WHAT IS EXPECTED:
Filter the records below to every line that contains the string "axis", and copy each of those lines. Case counts.

RECORDS FOR THIS EXERCISE:
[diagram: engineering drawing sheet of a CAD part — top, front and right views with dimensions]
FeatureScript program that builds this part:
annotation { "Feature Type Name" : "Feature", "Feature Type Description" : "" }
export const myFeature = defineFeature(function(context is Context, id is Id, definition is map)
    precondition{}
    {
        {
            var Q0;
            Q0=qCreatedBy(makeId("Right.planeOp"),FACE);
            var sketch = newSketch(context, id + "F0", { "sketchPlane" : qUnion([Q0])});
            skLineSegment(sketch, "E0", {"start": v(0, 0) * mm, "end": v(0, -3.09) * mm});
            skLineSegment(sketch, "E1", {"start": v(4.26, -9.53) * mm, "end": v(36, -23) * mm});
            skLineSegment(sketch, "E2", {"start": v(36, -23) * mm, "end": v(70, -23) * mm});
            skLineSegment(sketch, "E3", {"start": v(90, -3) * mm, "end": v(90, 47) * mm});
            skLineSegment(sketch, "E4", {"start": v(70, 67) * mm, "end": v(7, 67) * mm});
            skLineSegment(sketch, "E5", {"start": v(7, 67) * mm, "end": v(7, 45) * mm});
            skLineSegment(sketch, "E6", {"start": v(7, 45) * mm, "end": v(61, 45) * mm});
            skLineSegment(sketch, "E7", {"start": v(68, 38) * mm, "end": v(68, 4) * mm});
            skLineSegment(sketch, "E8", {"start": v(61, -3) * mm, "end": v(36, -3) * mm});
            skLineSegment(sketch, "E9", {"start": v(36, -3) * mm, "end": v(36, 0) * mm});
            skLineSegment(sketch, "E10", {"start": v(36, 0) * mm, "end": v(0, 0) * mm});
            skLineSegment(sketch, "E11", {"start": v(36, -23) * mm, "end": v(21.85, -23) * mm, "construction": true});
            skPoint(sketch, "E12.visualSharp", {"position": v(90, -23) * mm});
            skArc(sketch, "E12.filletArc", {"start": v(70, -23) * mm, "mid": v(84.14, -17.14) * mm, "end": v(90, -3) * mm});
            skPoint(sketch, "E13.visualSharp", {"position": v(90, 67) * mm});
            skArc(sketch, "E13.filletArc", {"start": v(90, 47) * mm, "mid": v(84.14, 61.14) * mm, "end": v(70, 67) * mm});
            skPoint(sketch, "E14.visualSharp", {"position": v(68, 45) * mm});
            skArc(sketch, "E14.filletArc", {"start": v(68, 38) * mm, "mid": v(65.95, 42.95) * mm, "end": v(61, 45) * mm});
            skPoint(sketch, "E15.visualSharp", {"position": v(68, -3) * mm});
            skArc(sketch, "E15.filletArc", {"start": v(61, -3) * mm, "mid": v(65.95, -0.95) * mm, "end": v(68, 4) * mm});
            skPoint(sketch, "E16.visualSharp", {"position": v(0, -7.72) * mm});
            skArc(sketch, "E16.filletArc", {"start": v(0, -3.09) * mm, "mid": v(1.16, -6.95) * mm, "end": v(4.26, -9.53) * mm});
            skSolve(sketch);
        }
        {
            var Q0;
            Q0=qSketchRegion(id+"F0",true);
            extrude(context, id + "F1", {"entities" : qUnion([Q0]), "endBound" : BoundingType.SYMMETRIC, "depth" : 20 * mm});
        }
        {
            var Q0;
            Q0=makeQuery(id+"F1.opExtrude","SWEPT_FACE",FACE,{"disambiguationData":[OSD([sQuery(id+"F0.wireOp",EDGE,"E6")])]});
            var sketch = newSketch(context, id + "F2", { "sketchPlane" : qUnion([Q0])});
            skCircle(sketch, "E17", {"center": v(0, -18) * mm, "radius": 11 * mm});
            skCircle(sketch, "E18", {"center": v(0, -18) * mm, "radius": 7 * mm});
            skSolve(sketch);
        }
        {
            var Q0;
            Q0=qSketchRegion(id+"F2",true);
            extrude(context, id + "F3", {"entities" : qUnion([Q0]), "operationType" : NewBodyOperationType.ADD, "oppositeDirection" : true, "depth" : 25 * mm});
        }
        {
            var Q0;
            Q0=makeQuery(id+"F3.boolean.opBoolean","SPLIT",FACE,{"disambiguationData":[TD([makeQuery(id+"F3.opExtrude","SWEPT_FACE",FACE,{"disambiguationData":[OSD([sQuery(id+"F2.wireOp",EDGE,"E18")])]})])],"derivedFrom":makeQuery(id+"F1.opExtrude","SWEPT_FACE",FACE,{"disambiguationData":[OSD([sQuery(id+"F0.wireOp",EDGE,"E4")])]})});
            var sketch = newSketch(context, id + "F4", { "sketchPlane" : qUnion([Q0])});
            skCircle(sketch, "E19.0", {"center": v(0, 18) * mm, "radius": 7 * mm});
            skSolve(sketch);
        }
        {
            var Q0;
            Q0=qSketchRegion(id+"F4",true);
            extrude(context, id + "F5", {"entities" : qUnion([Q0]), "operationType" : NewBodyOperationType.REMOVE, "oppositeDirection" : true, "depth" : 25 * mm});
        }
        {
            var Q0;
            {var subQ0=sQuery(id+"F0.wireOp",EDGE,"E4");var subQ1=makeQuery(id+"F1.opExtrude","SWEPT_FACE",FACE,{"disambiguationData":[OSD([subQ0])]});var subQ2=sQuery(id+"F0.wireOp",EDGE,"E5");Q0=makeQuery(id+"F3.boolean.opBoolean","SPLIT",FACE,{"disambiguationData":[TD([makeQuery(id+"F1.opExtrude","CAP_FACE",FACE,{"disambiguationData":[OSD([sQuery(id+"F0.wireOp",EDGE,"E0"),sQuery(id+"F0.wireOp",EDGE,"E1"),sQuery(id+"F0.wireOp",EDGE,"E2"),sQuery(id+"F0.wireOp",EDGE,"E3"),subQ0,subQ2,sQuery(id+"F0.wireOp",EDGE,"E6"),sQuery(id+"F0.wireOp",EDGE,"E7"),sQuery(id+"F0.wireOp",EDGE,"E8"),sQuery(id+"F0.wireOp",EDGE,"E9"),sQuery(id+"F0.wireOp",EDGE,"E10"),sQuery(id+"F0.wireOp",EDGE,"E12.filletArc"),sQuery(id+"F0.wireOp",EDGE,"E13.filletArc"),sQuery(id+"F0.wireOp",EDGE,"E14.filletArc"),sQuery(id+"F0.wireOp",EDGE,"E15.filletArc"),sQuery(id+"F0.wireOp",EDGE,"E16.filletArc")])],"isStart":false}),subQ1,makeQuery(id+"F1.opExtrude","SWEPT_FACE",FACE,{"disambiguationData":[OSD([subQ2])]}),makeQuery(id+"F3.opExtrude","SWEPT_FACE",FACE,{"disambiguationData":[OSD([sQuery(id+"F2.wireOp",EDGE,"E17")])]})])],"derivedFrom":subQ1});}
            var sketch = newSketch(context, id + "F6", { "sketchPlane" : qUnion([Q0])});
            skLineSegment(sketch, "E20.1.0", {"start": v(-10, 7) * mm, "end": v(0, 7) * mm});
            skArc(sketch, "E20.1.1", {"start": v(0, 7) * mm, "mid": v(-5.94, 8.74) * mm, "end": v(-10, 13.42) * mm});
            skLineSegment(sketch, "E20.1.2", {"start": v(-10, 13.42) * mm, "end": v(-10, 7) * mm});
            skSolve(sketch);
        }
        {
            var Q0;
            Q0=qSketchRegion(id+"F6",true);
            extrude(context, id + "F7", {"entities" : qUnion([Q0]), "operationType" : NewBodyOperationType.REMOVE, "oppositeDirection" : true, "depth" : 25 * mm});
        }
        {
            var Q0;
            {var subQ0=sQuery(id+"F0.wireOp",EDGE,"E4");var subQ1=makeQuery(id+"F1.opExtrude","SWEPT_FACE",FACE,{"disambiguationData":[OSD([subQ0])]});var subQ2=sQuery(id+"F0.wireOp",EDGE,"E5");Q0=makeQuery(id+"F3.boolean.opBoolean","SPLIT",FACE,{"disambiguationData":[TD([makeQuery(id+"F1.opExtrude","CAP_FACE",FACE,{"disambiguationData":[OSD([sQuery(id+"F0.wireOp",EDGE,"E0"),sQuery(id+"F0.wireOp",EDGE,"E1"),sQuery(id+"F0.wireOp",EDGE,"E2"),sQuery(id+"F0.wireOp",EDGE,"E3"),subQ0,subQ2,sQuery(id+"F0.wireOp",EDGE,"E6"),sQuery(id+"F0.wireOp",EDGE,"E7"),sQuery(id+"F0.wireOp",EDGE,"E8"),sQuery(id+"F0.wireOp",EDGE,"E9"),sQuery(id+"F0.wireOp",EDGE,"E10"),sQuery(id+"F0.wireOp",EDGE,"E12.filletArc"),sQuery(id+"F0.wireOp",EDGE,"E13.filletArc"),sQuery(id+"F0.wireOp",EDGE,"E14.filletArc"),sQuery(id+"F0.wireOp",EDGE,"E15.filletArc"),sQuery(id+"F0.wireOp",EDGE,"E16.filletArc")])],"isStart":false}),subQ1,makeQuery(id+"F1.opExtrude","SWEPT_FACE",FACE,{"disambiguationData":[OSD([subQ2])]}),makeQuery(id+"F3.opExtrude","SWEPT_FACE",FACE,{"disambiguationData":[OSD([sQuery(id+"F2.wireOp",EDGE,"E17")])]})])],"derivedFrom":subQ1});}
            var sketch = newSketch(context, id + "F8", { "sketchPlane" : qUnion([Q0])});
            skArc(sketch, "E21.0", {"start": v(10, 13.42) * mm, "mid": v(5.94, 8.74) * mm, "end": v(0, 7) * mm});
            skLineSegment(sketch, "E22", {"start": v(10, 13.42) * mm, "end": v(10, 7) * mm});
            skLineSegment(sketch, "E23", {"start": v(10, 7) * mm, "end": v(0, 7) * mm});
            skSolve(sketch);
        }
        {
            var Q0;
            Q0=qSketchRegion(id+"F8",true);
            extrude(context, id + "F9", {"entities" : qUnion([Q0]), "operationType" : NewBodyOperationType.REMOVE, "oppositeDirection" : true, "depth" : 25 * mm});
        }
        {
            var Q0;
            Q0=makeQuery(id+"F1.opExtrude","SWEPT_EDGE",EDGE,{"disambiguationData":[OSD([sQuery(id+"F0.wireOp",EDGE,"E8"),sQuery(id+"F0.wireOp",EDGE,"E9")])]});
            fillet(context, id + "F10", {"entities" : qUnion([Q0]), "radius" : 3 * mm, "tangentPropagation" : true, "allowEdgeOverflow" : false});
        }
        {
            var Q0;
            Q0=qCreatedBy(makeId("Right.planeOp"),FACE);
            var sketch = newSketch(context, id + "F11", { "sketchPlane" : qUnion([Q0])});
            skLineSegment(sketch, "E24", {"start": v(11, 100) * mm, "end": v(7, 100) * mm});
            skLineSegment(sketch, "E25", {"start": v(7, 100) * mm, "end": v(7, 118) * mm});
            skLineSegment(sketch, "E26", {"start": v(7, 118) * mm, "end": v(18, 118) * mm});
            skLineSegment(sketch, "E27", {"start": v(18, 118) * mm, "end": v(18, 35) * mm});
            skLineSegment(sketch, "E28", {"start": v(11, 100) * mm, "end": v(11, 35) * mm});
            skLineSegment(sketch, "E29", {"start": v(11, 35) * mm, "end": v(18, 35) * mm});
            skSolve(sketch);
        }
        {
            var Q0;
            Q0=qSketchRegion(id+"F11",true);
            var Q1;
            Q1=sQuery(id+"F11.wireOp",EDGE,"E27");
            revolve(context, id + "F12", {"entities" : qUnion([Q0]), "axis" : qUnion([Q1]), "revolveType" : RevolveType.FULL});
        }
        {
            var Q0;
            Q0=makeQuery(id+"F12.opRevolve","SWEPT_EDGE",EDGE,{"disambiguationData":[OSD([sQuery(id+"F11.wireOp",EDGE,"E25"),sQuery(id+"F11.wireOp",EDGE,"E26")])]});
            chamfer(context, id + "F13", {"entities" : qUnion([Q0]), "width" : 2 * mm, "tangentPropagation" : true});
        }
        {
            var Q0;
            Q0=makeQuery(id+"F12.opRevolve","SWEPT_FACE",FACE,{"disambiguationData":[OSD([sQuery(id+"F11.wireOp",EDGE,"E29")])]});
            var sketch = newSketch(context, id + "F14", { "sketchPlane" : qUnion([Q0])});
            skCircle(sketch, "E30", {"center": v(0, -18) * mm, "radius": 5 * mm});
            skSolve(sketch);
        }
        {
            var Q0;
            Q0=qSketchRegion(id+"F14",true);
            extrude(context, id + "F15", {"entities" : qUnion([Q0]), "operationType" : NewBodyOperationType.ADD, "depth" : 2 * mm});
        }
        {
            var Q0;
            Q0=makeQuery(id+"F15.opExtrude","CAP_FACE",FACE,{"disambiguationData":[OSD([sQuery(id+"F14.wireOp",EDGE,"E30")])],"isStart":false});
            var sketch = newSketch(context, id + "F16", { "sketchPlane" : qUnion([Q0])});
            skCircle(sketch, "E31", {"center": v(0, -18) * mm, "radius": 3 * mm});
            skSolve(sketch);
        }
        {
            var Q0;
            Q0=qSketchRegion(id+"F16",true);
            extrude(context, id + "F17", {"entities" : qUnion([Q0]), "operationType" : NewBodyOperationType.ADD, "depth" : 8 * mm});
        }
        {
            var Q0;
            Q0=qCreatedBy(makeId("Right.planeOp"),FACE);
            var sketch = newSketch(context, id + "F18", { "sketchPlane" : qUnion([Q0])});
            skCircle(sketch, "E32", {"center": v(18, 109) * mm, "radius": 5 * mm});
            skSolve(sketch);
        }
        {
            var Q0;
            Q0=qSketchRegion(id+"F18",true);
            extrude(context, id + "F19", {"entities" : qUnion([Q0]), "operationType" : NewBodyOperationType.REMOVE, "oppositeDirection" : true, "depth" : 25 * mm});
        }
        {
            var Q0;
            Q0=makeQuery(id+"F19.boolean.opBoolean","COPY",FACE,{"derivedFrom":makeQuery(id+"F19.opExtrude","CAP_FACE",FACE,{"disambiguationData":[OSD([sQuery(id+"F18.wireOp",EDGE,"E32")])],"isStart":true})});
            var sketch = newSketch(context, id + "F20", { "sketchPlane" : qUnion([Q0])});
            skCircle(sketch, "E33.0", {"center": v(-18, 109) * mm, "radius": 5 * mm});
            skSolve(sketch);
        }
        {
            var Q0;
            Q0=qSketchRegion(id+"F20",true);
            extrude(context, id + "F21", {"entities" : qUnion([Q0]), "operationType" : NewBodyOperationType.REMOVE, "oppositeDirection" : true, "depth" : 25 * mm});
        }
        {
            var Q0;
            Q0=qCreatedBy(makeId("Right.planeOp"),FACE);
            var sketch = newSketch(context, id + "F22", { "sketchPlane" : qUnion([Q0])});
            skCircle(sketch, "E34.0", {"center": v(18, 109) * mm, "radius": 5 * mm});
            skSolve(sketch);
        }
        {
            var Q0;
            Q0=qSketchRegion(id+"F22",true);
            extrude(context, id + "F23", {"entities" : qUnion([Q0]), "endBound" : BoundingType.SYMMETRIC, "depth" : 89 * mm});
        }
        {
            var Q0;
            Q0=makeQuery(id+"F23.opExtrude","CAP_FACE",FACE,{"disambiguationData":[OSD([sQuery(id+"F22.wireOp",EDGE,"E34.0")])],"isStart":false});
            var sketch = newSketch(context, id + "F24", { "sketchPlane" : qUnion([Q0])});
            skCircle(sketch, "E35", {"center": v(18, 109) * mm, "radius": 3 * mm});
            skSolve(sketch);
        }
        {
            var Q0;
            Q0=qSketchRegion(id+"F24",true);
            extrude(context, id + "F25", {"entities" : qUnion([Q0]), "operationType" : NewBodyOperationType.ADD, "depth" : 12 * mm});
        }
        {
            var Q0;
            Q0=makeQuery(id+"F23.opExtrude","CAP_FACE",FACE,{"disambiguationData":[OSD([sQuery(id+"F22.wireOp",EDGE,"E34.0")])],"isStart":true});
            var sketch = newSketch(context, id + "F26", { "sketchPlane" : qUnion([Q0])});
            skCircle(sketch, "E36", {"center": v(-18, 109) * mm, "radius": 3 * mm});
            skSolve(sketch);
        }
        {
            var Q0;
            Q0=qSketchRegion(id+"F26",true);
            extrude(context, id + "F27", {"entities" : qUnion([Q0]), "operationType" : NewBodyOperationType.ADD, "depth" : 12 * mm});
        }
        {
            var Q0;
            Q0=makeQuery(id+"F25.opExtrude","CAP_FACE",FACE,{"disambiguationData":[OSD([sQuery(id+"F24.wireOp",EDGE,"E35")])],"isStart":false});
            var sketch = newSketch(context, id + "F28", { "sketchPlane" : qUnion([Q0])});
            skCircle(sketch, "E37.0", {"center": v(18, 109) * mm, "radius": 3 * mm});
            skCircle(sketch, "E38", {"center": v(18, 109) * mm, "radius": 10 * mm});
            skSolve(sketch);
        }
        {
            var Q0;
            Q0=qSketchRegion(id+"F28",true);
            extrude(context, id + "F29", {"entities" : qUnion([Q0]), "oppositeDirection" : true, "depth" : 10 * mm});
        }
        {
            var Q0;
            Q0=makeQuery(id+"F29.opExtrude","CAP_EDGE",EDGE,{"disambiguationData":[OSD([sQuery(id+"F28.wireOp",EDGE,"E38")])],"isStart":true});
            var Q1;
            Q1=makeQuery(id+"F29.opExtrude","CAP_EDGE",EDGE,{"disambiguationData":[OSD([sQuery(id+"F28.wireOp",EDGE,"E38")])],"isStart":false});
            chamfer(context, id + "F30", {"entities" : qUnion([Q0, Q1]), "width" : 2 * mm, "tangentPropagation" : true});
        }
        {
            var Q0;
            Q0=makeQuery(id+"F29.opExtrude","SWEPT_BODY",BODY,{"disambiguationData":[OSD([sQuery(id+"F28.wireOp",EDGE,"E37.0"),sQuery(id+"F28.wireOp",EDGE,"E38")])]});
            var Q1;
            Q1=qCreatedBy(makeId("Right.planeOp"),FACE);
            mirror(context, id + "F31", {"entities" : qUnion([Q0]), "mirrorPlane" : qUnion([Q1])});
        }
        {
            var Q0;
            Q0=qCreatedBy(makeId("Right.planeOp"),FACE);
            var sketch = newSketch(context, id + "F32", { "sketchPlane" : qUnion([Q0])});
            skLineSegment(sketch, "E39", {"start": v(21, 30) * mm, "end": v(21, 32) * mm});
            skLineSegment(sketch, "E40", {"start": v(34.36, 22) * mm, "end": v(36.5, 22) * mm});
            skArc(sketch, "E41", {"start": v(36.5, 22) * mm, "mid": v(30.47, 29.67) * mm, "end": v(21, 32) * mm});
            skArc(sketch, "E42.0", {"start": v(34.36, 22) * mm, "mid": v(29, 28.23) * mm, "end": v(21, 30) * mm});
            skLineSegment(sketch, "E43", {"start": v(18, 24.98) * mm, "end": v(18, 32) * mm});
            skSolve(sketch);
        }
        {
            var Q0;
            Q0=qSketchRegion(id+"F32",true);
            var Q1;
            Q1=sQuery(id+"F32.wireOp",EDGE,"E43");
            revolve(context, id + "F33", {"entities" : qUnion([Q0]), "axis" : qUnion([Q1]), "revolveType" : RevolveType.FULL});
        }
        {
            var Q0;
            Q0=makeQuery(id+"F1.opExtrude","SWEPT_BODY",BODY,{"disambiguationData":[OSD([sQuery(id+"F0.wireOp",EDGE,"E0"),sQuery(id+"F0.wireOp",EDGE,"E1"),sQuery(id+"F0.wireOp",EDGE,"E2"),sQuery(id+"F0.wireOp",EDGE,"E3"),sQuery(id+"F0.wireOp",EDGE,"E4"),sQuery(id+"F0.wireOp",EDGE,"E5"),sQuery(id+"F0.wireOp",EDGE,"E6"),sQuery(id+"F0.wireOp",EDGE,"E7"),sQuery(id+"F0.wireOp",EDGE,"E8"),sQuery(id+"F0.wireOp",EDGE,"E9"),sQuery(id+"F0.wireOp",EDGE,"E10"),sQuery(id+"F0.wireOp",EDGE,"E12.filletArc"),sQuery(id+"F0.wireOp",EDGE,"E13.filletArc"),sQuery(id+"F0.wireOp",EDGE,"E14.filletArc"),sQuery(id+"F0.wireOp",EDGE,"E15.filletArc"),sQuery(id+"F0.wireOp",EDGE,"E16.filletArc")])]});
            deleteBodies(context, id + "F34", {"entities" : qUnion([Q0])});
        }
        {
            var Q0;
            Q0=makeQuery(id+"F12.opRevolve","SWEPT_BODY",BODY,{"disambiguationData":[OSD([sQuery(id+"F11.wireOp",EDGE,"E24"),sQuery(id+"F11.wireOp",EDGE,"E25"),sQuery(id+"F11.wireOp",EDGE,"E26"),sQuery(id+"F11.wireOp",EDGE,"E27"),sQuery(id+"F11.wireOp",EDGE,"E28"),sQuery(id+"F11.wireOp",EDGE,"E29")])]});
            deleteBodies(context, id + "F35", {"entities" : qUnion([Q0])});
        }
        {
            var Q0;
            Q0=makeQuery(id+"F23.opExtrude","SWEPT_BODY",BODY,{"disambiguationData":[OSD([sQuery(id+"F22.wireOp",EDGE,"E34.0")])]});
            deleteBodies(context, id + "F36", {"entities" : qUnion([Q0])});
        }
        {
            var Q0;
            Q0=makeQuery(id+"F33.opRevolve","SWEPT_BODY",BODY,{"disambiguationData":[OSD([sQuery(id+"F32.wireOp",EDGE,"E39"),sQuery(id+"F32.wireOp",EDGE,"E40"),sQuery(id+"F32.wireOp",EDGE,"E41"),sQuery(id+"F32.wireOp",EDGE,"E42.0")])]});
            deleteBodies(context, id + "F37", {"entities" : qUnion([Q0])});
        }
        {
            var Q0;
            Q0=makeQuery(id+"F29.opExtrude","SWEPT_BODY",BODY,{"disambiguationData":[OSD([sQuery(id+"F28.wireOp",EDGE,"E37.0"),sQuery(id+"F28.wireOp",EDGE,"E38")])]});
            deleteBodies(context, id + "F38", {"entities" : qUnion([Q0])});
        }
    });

FULL OUTPUT:
            revolve(context, id + "F12", {"entities" : qUnion([Q0]), "axis" : qUnion([Q1]), "revolveType" : RevolveType.FULL});
            revolve(context, id + "F33", {"entities" : qUnion([Q0]), "axis" : qUnion([Q1]), "revolveType" : RevolveType.FULL});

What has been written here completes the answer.